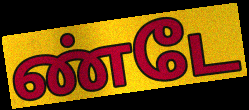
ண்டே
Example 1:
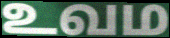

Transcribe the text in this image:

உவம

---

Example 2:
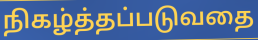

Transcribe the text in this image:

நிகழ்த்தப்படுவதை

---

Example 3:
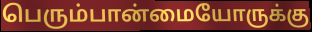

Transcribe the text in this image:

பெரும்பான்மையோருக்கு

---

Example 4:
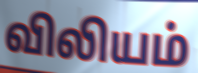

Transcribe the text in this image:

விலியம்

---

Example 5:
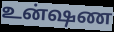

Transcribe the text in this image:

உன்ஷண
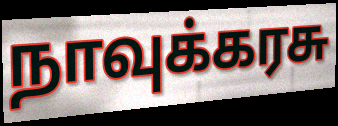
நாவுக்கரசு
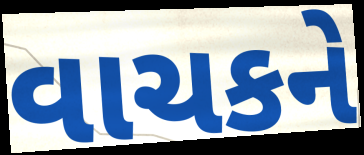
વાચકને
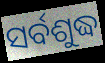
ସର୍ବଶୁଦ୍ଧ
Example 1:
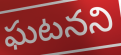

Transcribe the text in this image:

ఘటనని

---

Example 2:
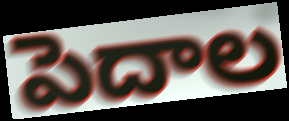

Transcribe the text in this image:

• • • • •

**Task instructions**
Check the entries above line by line and return each one containing the word "Example".

**Response box**
Example 1:
Example 2:
Example 3:
Example 4:
Example 5:
Example 1:
Example 2:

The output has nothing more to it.